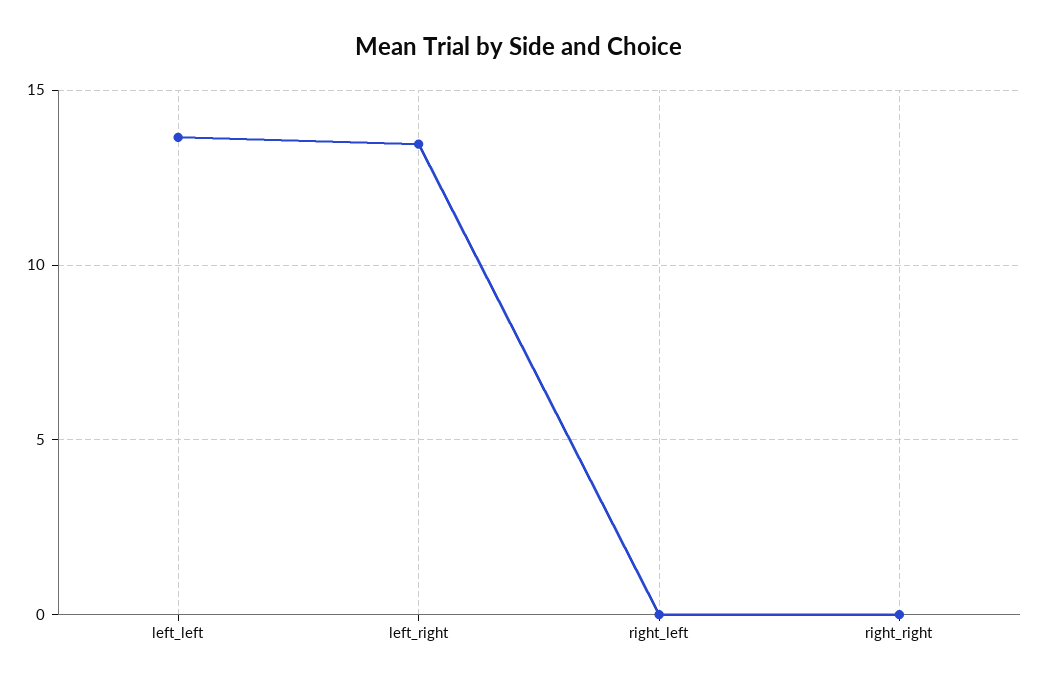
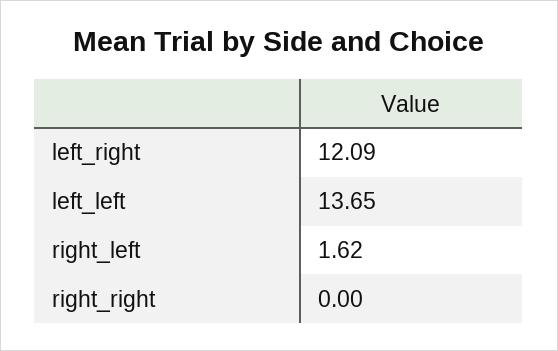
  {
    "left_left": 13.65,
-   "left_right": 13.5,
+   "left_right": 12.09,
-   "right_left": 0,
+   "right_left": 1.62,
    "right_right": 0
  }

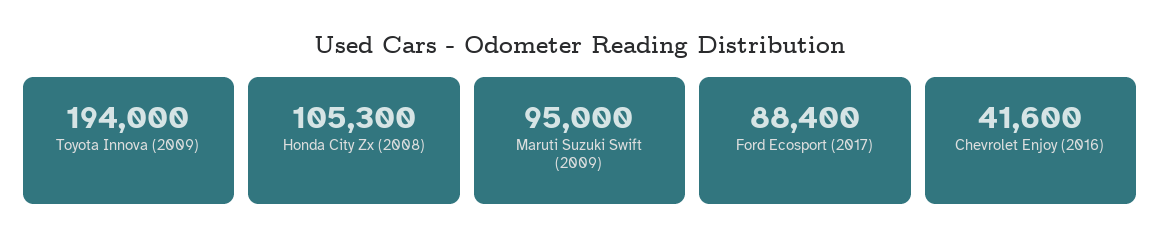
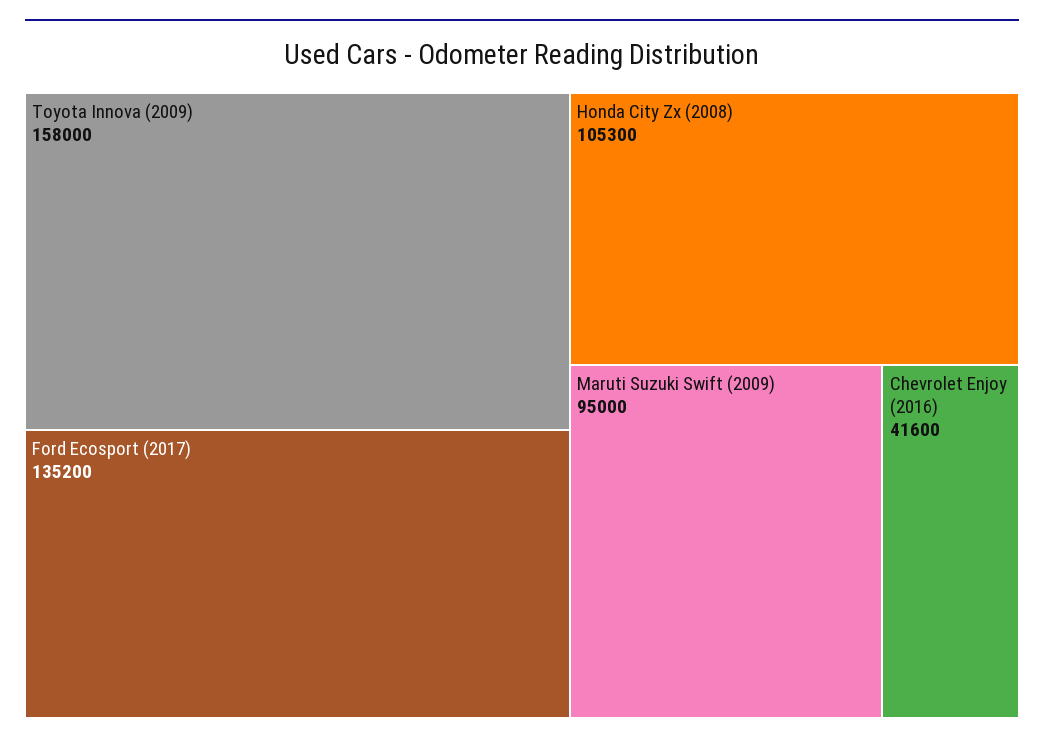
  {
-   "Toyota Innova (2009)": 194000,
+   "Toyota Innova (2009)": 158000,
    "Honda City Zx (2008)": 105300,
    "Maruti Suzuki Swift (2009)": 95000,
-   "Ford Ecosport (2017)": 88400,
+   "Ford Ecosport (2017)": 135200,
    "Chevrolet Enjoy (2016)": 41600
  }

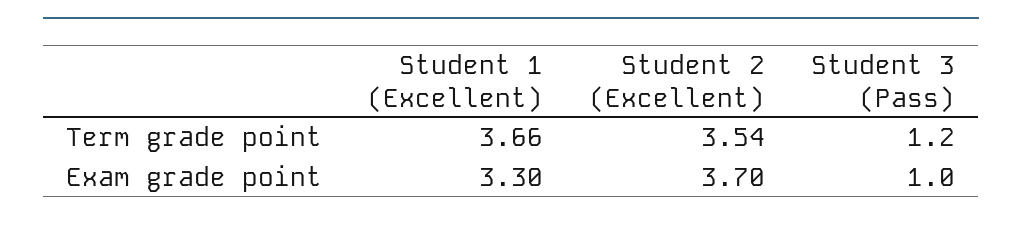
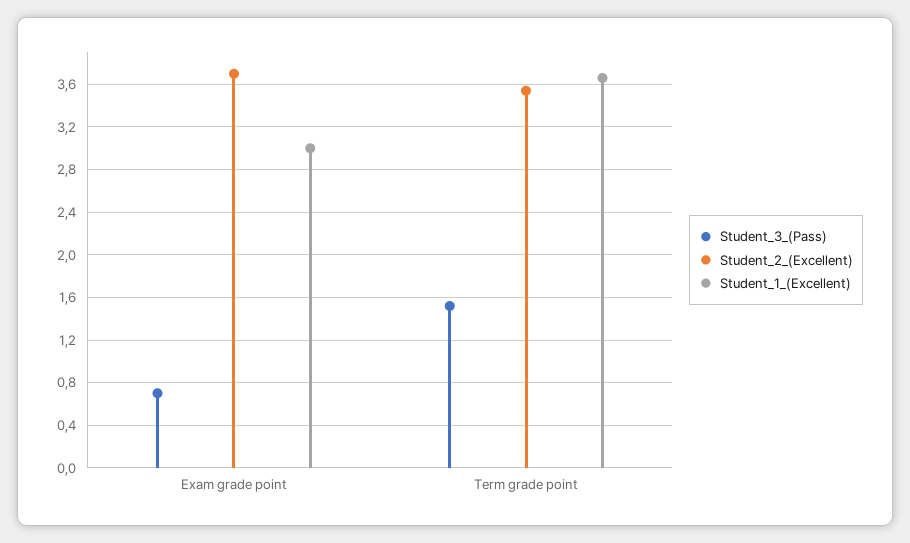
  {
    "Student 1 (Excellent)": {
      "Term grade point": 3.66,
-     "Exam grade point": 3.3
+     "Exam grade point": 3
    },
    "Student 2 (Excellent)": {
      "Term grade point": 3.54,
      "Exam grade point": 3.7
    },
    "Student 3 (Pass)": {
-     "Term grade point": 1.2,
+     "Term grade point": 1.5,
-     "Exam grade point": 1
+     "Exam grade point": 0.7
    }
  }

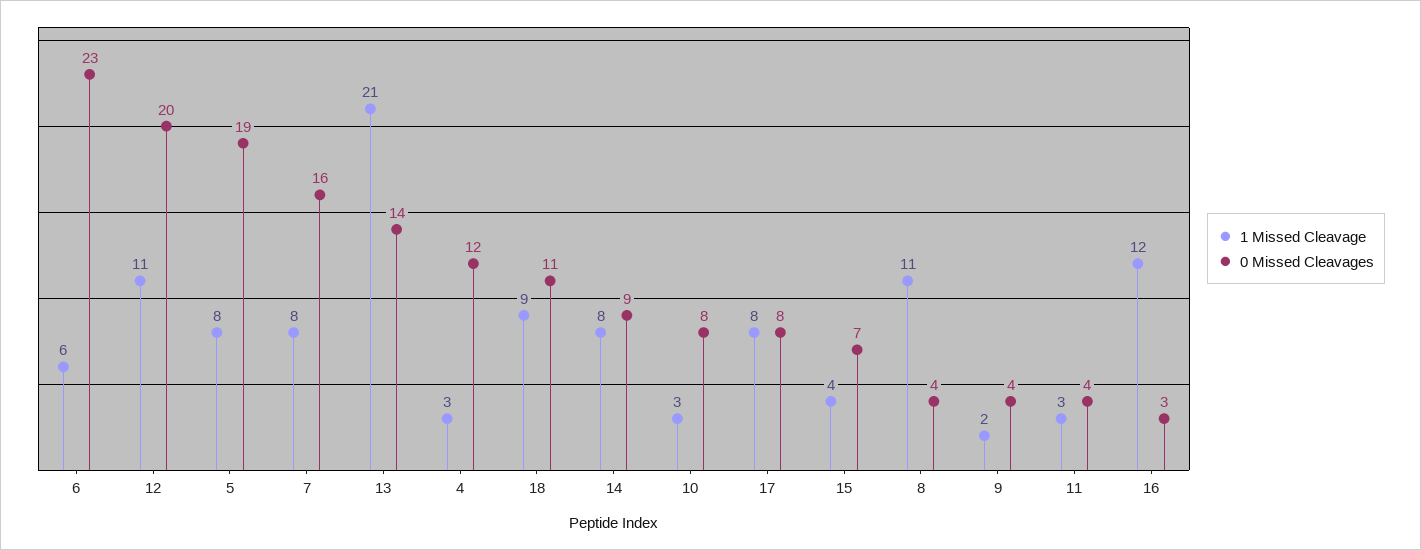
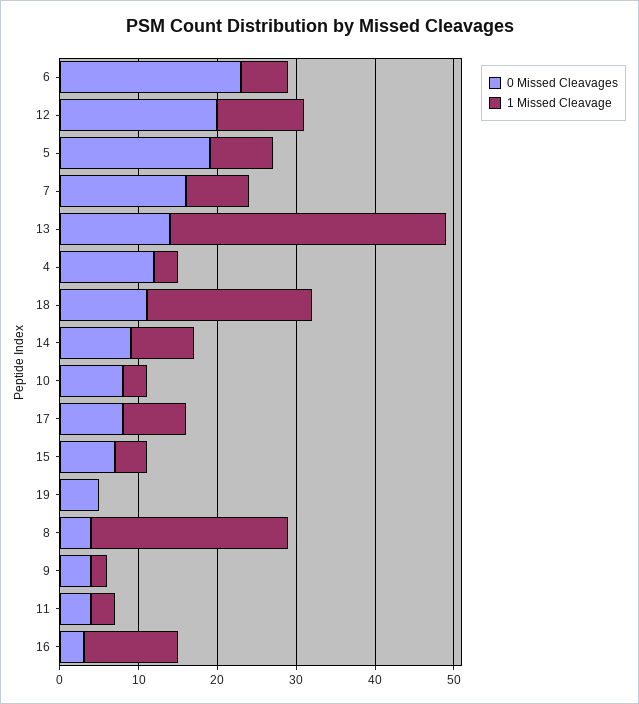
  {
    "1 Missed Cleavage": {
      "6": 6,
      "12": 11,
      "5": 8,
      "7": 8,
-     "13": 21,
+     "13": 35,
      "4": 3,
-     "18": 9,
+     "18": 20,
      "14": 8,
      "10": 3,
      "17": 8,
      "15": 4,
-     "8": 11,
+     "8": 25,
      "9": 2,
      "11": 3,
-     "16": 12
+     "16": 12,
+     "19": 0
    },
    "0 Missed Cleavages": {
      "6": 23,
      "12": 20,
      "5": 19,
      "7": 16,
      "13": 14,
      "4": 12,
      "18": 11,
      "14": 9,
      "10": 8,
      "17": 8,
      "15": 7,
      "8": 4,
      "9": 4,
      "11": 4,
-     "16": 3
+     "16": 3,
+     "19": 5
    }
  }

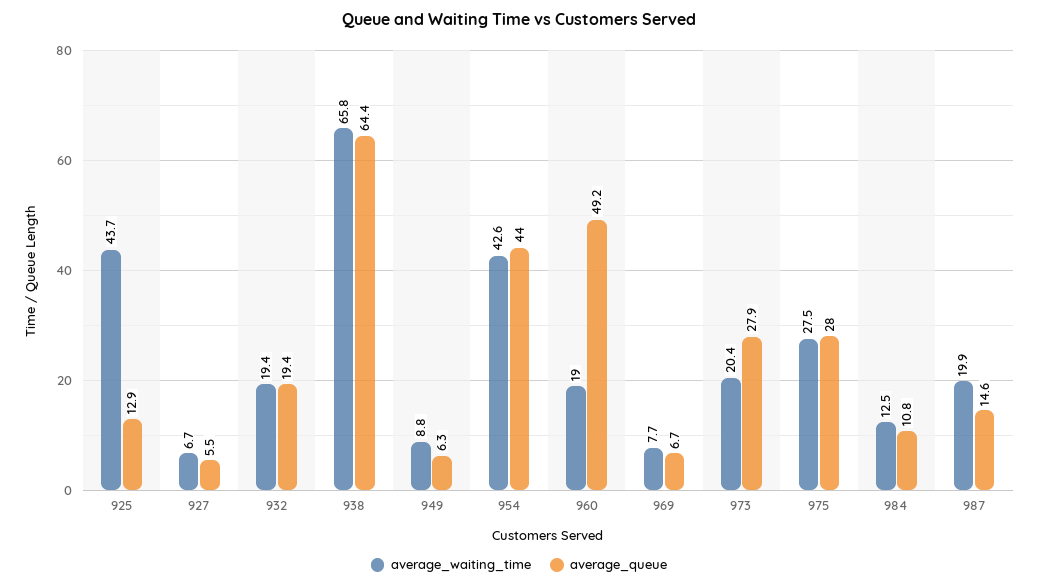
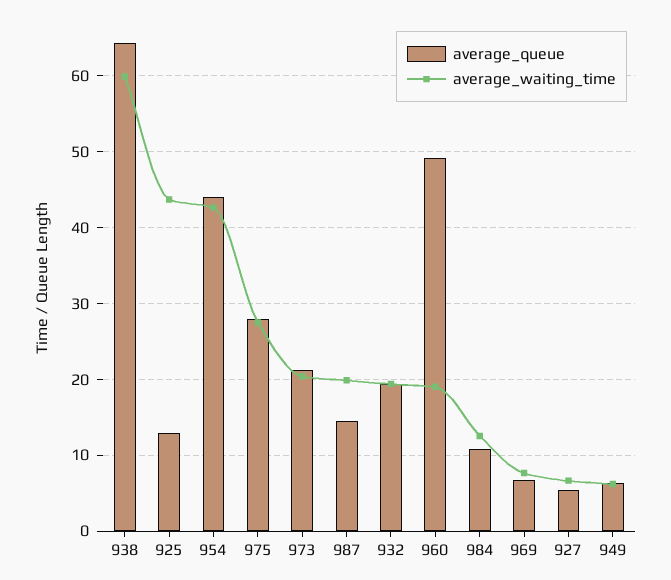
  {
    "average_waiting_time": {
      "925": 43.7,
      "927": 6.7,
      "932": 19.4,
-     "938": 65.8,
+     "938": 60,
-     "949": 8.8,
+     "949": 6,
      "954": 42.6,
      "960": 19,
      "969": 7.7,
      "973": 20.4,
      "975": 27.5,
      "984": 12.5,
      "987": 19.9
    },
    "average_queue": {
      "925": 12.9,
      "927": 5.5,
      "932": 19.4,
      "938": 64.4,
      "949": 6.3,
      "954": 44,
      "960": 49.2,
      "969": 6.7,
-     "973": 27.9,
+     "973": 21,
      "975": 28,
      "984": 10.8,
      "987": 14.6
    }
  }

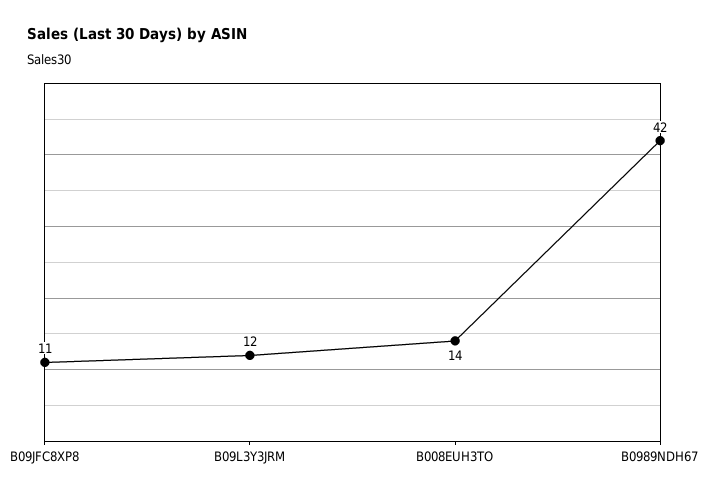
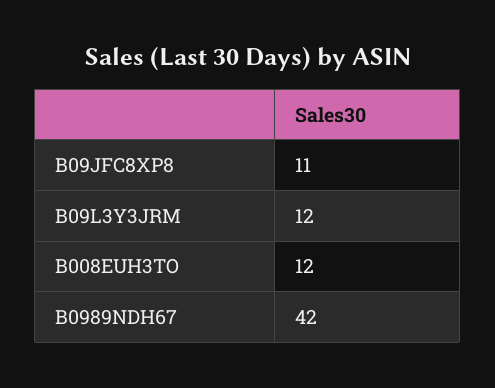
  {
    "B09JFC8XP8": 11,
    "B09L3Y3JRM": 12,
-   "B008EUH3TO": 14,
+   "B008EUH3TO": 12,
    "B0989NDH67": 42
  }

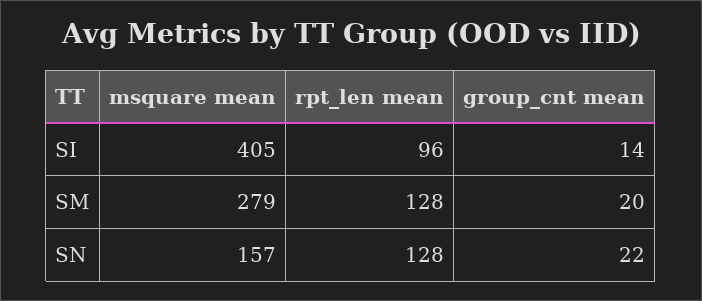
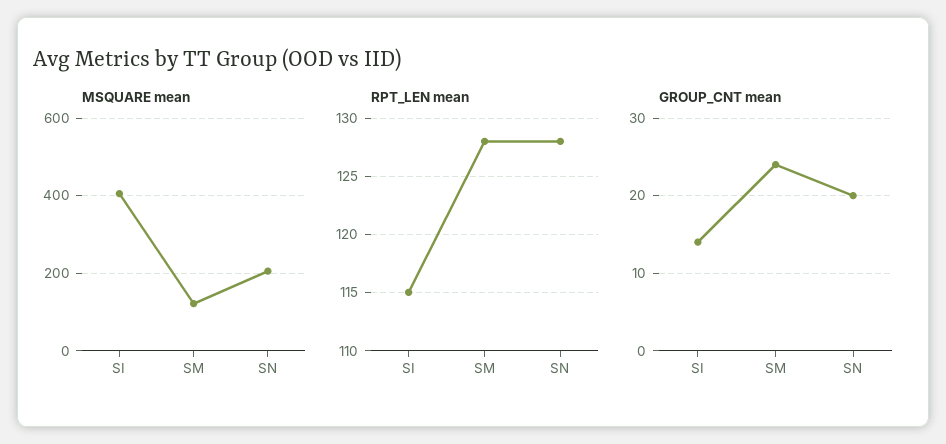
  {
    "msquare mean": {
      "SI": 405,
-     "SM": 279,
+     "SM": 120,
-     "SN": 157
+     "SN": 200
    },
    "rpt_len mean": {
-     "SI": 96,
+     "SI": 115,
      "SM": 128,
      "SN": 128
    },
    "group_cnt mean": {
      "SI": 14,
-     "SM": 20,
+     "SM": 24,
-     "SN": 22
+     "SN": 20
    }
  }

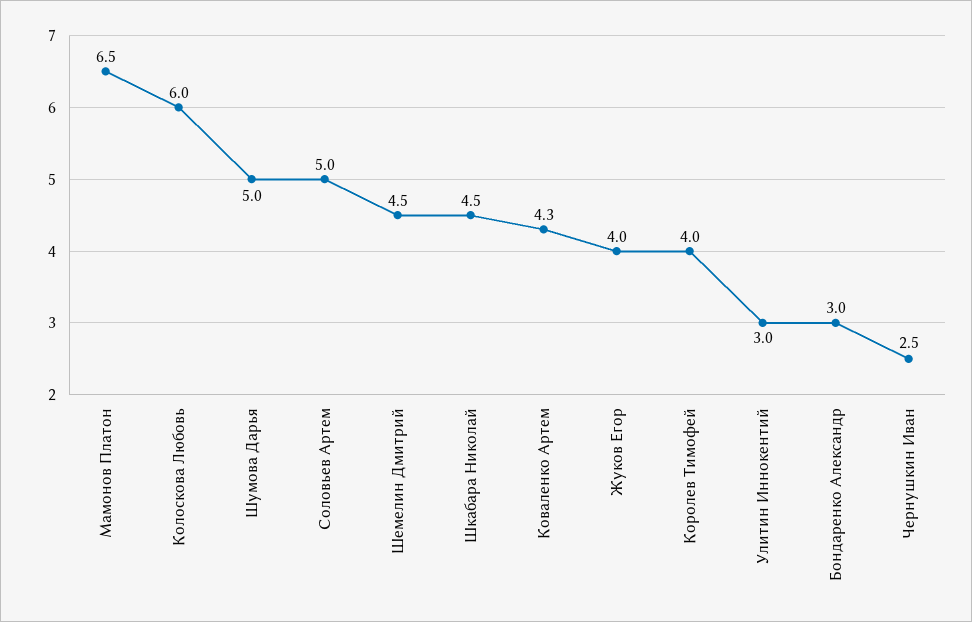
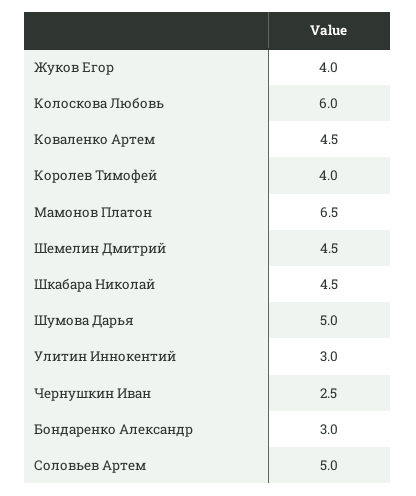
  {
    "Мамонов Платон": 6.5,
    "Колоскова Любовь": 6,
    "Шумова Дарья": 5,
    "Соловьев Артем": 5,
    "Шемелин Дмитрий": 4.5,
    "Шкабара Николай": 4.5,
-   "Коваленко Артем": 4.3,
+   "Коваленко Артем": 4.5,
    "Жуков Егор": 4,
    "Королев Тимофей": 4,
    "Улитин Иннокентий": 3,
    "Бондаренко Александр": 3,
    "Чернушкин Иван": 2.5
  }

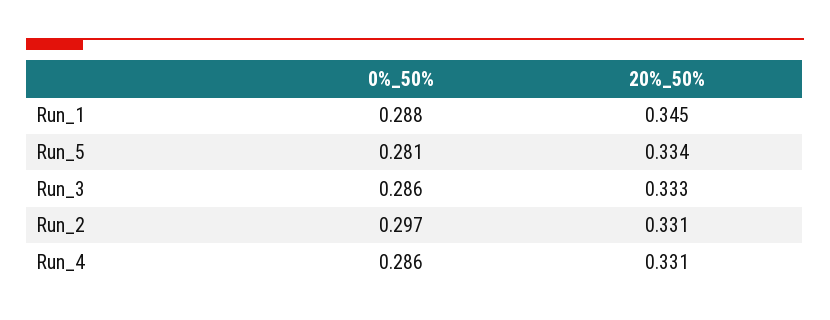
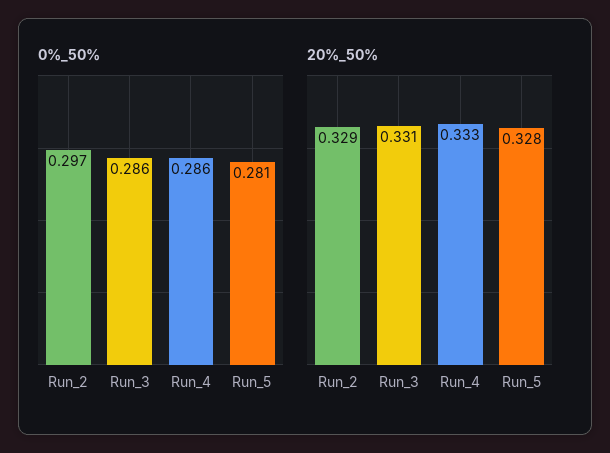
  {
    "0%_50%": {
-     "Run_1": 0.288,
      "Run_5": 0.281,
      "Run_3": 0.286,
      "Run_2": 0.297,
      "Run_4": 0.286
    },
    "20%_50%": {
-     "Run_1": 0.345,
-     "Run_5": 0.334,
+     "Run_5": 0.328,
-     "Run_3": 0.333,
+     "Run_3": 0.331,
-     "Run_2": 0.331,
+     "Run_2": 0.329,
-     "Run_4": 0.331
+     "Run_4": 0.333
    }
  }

• TASK REQUIREMENTS:
Would you return the records exactly as written, minus any image?

• EXPECTED ANSWER:
  {
    "left_left": 13.65,
-   "left_right": 13.5,
+   "left_right": 12.09,
-   "right_left": 0,
+   "right_left": 1.62,
    "right_right": 0
  }

  {
-   "Toyota Innova (2009)": 194000,
+   "Toyota Innova (2009)": 158000,
    "Honda City Zx (2008)": 105300,
    "Maruti Suzuki Swift (2009)": 95000,
-   "Ford Ecosport (2017)": 88400,
+   "Ford Ecosport (2017)": 135200,
    "Chevrolet Enjoy (2016)": 41600
  }

  {
    "Student 1 (Excellent)": {
      "Term grade point": 3.66,
-     "Exam grade point": 3.3
+     "Exam grade point": 3
    },
    "Student 2 (Excellent)": {
      "Term grade point": 3.54,
      "Exam grade point": 3.7
    },
    "Student 3 (Pass)": {
-     "Term grade point": 1.2,
+     "Term grade point": 1.5,
-     "Exam grade point": 1
+     "Exam grade point": 0.7
    }
  }

  {
    "1 Missed Cleavage": {
      "6": 6,
      "12": 11,
      "5": 8,
      "7": 8,
-     "13": 21,
+     "13": 35,
      "4": 3,
-     "18": 9,
+     "18": 20,
      "14": 8,
      "10": 3,
      "17": 8,
      "15": 4,
-     "8": 11,
+     "8": 25,
      "9": 2,
      "11": 3,
-     "16": 12
+     "16": 12,
+     "19": 0
    },
    "0 Missed Cleavages": {
      "6": 23,
      "12": 20,
      "5": 19,
      "7": 16,
      "13": 14,
      "4": 12,
      "18": 11,
      "14": 9,
      "10": 8,
      "17": 8,
      "15": 7,
      "8": 4,
      "9": 4,
      "11": 4,
-     "16": 3
+     "16": 3,
+     "19": 5
    }
  }

  {
    "average_waiting_time": {
      "925": 43.7,
      "927": 6.7,
      "932": 19.4,
-     "938": 65.8,
+     "938": 60,
-     "949": 8.8,
+     "949": 6,
      "954": 42.6,
      "960": 19,
      "969": 7.7,
      "973": 20.4,
      "975": 27.5,
      "984": 12.5,
      "987": 19.9
    },
    "average_queue": {
      "925": 12.9,
      "927": 5.5,
      "932": 19.4,
      "938": 64.4,
      "949": 6.3,
      "954": 44,
      "960": 49.2,
      "969": 6.7,
-     "973": 27.9,
+     "973": 21,
      "975": 28,
      "984": 10.8,
      "987": 14.6
    }
  }

  {
    "B09JFC8XP8": 11,
    "B09L3Y3JRM": 12,
-   "B008EUH3TO": 14,
+   "B008EUH3TO": 12,
    "B0989NDH67": 42
  }

  {
    "msquare mean": {
      "SI": 405,
-     "SM": 279,
+     "SM": 120,
-     "SN": 157
+     "SN": 200
    },
    "rpt_len mean": {
-     "SI": 96,
+     "SI": 115,
      "SM": 128,
      "SN": 128
    },
    "group_cnt mean": {
      "SI": 14,
-     "SM": 20,
+     "SM": 24,
-     "SN": 22
+     "SN": 20
    }
  }

  {
    "Мамонов Платон": 6.5,
    "Колоскова Любовь": 6,
    "Шумова Дарья": 5,
    "Соловьев Артем": 5,
    "Шемелин Дмитрий": 4.5,
    "Шкабара Николай": 4.5,
-   "Коваленко Артем": 4.3,
+   "Коваленко Артем": 4.5,
    "Жуков Егор": 4,
    "Королев Тимофей": 4,
    "Улитин Иннокентий": 3,
    "Бондаренко Александр": 3,
    "Чернушкин Иван": 2.5
  }

  {
    "0%_50%": {
-     "Run_1": 0.288,
      "Run_5": 0.281,
      "Run_3": 0.286,
      "Run_2": 0.297,
      "Run_4": 0.286
    },
    "20%_50%": {
-     "Run_1": 0.345,
-     "Run_5": 0.334,
+     "Run_5": 0.328,
-     "Run_3": 0.333,
+     "Run_3": 0.331,
-     "Run_2": 0.331,
+     "Run_2": 0.329,
-     "Run_4": 0.331
+     "Run_4": 0.333
    }
  }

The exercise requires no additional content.